Ausgangslage & Gesetzestext
24.096 19. Juni 2026 · Nationalrat
„Bundesgesetz über die Allgemeinverbindlicherklärung von Gesamtarbeitsverträgen. Änderung (Allgemeinverbindlicherklärung von Mindestlöhnen, die unter kantonalen Mindestlöhnen liegen)“
Ausgangslage
Medienmitteilung des Bundesrates vom 13.12.2024 Bundesrat unterbreitet Vorlage zur Regelung des Verhältnisses zwischen unterschiedlichen Mindestlöhnen Der Bundesrat hat an seiner Sitzung vom 13. Dezember 2024 die Botschaft zur Änderung des Bundesgesetzes über die Allgemeinverbindlicherklärung von Gesamtarbeitsverträgen (AVEG) verabschiedet. Diese sieht die Möglichkeit zur Allgemeinverbindlicherklärung von Mindestlöhnen in Gesamtarbeitsverträgen vor, auch wenn sie unter kantonalen Mindestlöhnen liegen. Heute darf ein Gesamtarbeitsvertrag (GAV) nur allgemeinverbindlich erklärt werden, wenn seine Bestimmungen Bundes- oder kantonalem Recht nicht widersprechen. Folglich ist momentan eine Allgemeinverbindlicherklärung von Mindestlöhnen in einem GAV nicht möglich, wenn diese niedriger sind als die in kantonalen Gesetzen festgelegten Mindestlöhne. Die Motion 20.4738 Ettlin «Sozialpartnerschaft vor umstrittenen Eingriffen schützen» fordert eine Änderung des AVEG, sodass den Mindestlöhnen in allgemeinverbindlich erklärten GAV Vorrang gegeben würde.
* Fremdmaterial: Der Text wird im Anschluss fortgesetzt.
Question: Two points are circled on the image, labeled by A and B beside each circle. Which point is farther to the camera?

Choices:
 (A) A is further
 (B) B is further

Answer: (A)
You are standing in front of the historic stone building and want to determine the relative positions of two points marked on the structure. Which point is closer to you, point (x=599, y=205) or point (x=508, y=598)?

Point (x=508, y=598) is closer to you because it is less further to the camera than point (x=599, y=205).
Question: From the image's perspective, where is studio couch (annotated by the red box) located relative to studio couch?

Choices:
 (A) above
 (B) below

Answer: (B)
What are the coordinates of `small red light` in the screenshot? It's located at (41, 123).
Das Parlament hatte diese Motion am 14. Dezember 2022 angenommen und somit den Bundesrat mit ihrer Umsetzung beauftragt. Der Bundesrat schlägt eine Änderung des AVEG vor, damit eine Allgemeinverbindlicherklärung von Mindestlöhnen in GAV möglich wird, auch wenn diese unter den in kantonalen Gesetzen festgelegten Mindestlöhnen liegen. In seiner Botschaft zeigt er jedoch auf, dass eine solche Änderung mehreren Grundsätzen der Schweizer Rechtsordnung widerspricht. So verstösst sie beispielsweise gegen die Kompetenzverteilung zwischen dem Bund und den Kantonen, insofern im Rahmen der Sozialpolitik die Kantone für die Festlegung der Mindestlöhne zuständig sind. Der Bundesrat empfiehlt daher wie auch schon in der Vernehmlassungvorlage, diese Änderung nicht anzunehmen. Angesichts der Vernehmlassungsergebnisse und des Widerstands der überwiegenden Mehrheit der Kantone, die ihre verfassungsmässige Kompetenz zum Erlass von Mindestlöhnen als sozialpolitische Massnahmen betonen, hat der Bundesrat die Vorlage gegenüber der zur Vernehmlassung unterbreiteten Version nicht weiter angepasst.
Quelle: Botschaft des Bundesrates / Parlament (Geschäft auf parlament.ch ↗).